▶ **Problem**
The pictures do not go in the copy. Reproduce the rest of the entries exactly.

[Extracted records]

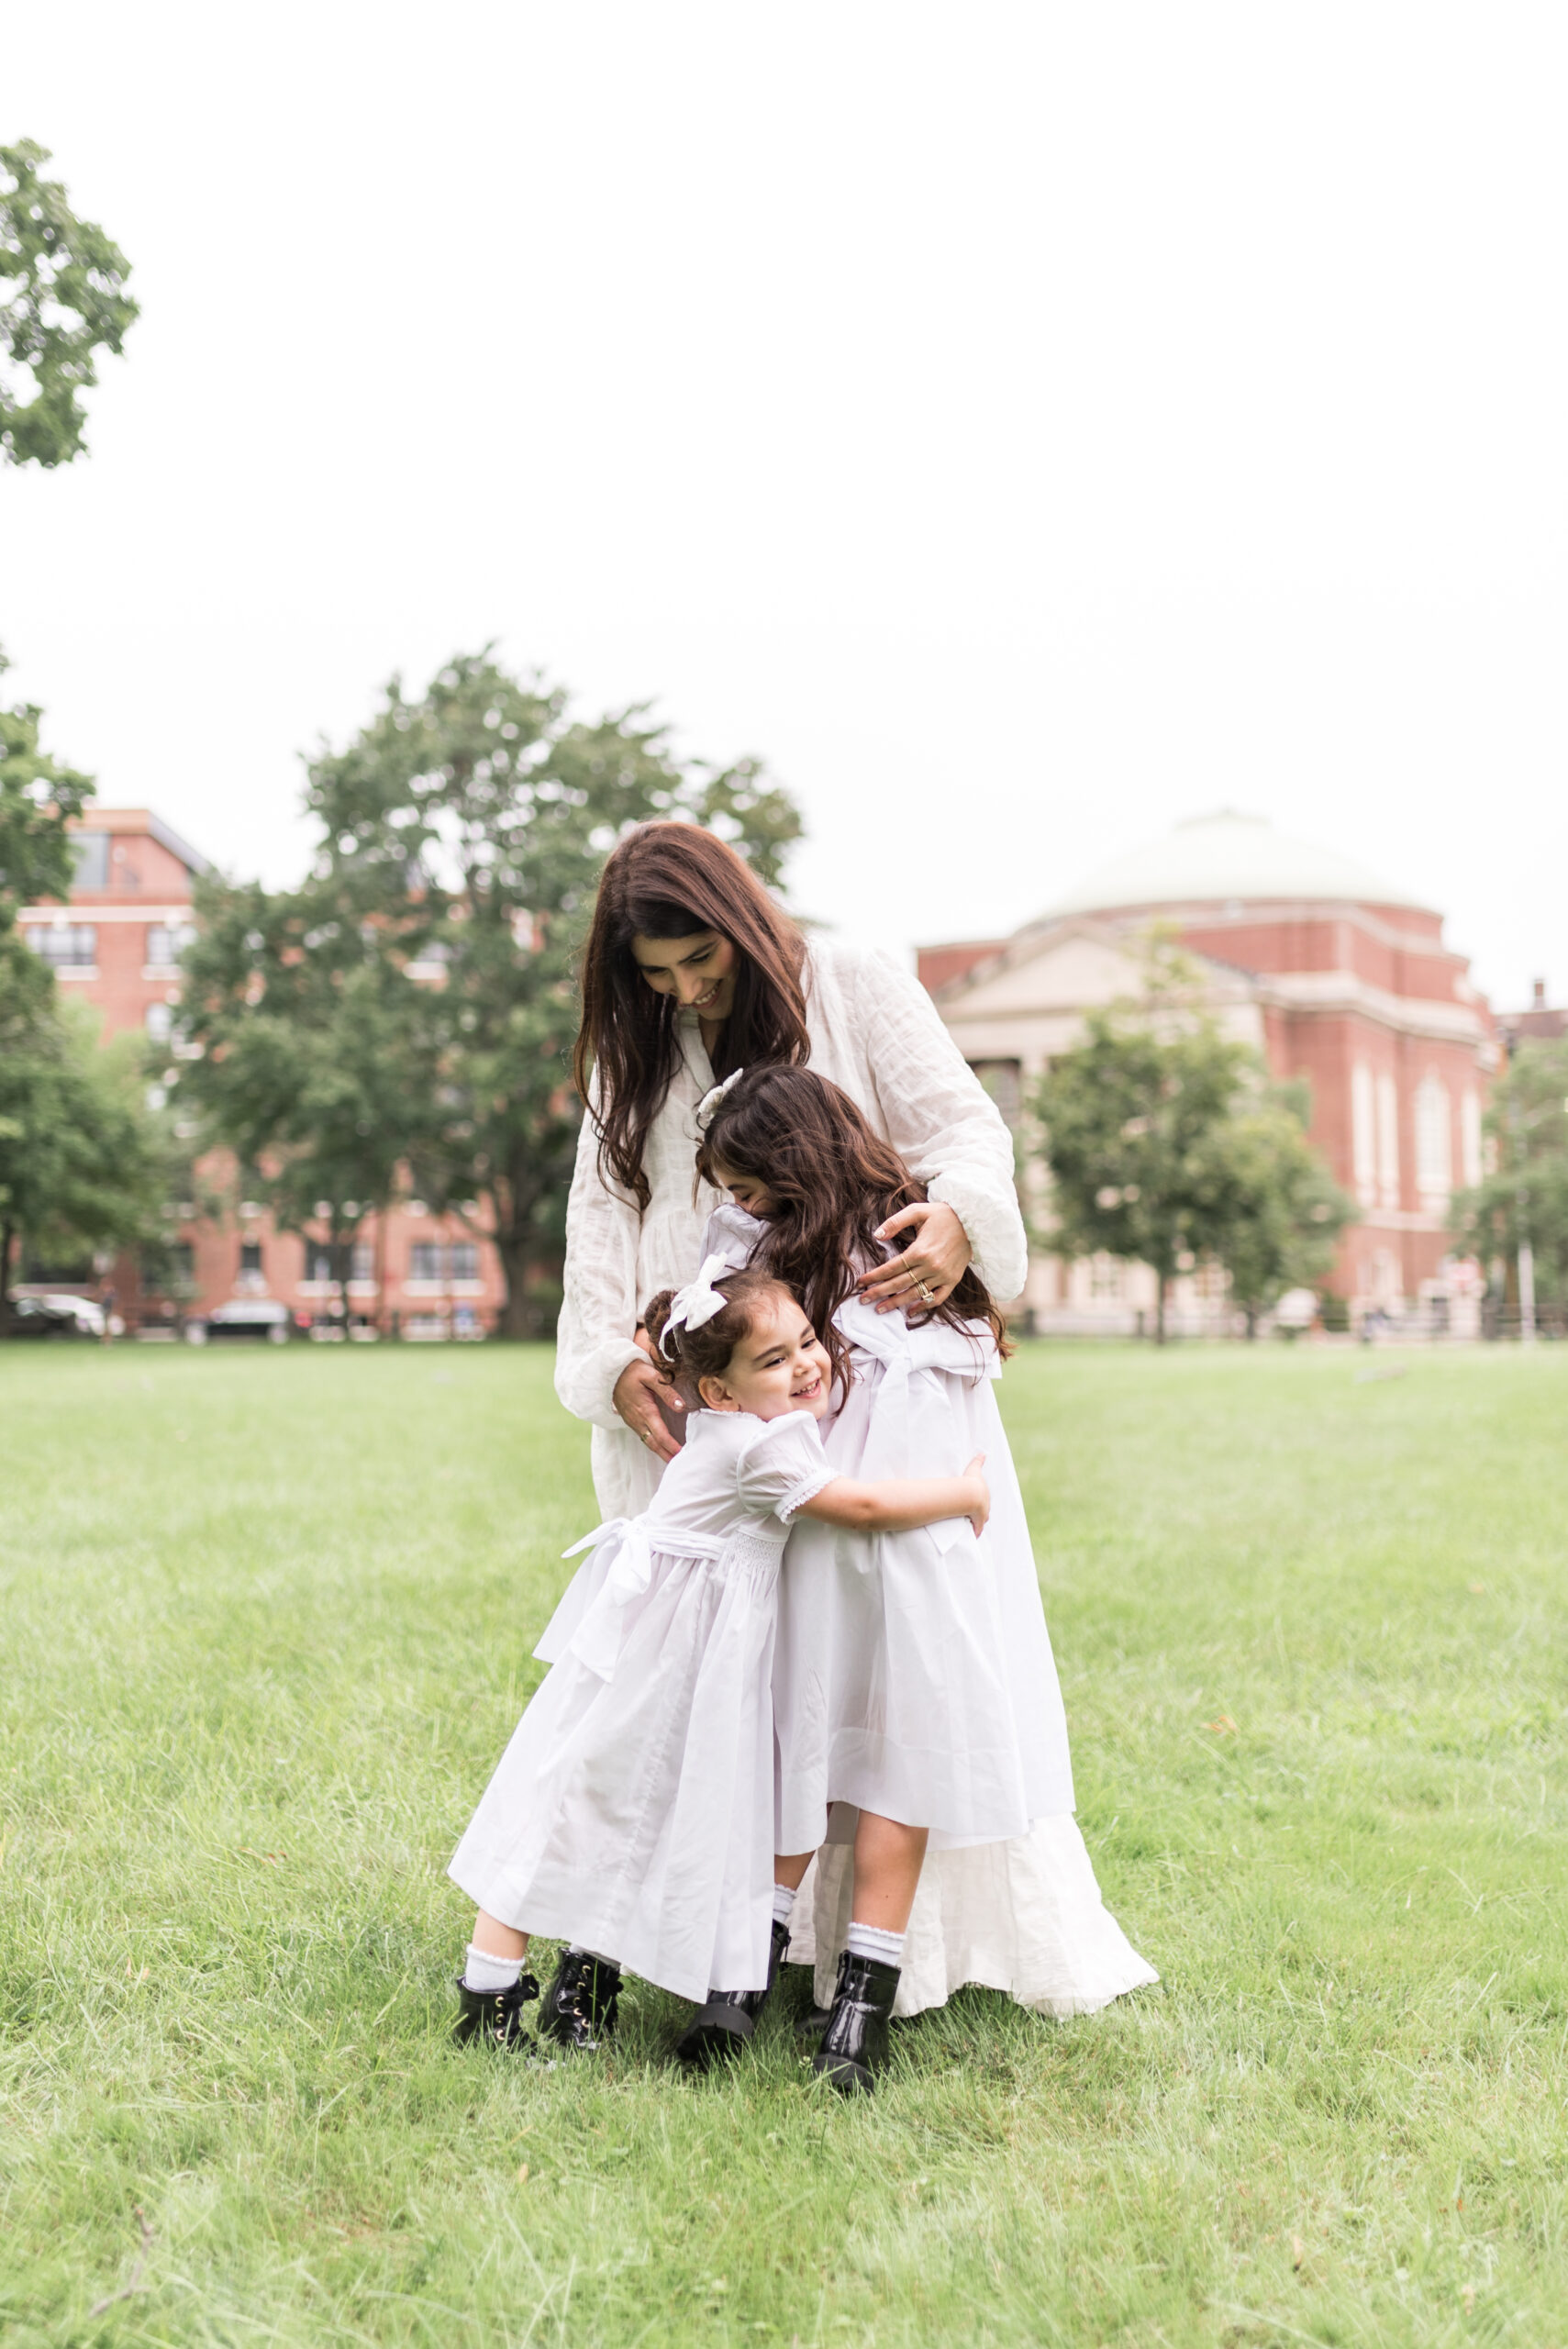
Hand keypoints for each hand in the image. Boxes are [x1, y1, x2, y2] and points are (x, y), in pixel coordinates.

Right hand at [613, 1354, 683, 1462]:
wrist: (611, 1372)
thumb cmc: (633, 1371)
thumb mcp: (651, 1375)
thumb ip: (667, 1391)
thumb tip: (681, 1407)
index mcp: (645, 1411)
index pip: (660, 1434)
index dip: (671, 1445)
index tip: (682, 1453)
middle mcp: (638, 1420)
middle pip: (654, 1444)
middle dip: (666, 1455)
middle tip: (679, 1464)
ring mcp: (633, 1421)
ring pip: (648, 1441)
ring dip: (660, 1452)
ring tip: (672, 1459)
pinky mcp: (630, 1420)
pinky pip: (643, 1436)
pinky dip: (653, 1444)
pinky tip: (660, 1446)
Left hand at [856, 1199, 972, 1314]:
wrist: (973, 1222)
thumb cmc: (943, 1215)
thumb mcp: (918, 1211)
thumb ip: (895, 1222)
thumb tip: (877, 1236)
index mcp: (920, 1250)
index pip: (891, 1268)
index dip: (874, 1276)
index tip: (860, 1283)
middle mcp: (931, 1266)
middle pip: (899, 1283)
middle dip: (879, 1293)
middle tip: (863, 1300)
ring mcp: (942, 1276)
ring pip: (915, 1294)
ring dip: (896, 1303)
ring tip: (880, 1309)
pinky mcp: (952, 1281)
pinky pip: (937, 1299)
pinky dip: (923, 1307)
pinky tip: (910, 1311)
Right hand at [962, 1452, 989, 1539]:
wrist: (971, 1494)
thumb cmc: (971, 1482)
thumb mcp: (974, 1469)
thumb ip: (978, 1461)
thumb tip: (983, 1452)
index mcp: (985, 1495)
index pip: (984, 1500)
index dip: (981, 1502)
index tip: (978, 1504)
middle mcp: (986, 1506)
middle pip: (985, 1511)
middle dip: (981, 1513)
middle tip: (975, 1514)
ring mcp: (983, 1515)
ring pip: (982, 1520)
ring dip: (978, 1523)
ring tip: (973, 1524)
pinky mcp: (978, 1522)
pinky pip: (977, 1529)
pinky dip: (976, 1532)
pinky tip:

▶ **Output below**
Hand keypoints for each hand in the image. Boxes are [x1, y1, x2, y2] and points are (x, y), in pixel coordinates.

Right hand at [613, 1354, 683, 1462]:
wrist: (611, 1372)
thumb cmc: (633, 1371)
thumb mcp: (651, 1375)
thumb ip: (667, 1391)
thumb tip: (681, 1407)
index mcp: (645, 1411)
index pip: (660, 1434)
index dip: (671, 1445)
index tip: (682, 1453)
middle mcp: (638, 1420)
middle pip: (654, 1444)
middle dip: (666, 1455)
middle tip: (679, 1464)
ring mcp: (633, 1421)
ring pip: (648, 1441)
ring dip: (660, 1452)
ring tip: (672, 1459)
pinky mcp: (630, 1420)
pinky pip: (643, 1436)
pinky dip: (653, 1444)
pinky tip: (660, 1446)
Left hand at [856, 1199, 972, 1314]:
wrist: (973, 1222)
thumb cmc: (943, 1215)
thumb mcp: (918, 1211)
thumb ip: (895, 1222)
thumb tip: (877, 1236)
index mcp: (920, 1250)
index pip: (891, 1268)
index dip: (874, 1276)
index tip: (860, 1283)
middle mcp: (931, 1266)
middle pip: (899, 1283)
middle dip: (879, 1293)
middle tip: (863, 1300)
ring mcp: (942, 1276)
ring pip: (915, 1294)
ring dip: (896, 1303)
ring tip: (880, 1309)
pinky mcp: (952, 1281)
pinky pip: (937, 1299)
pinky dip: (923, 1307)
pinky tip: (910, 1311)
Right hand at [962, 1452, 989, 1539]:
wrist: (971, 1494)
thumb cmc: (971, 1482)
thumb mcp: (974, 1469)
thumb ip: (978, 1461)
thumb tip: (983, 1452)
index mcp: (985, 1495)
index pip: (984, 1500)
index dip: (981, 1502)
index tip: (978, 1504)
middle mcp: (986, 1506)
middle pip: (985, 1511)
middle dip: (981, 1513)
middle tip: (975, 1514)
ring mcp: (983, 1515)
ring pip: (982, 1520)
ring dip: (978, 1523)
ring tip: (973, 1524)
pinky mcp: (978, 1522)
pinky pip: (977, 1529)
pinky dip: (976, 1532)
pinky tip:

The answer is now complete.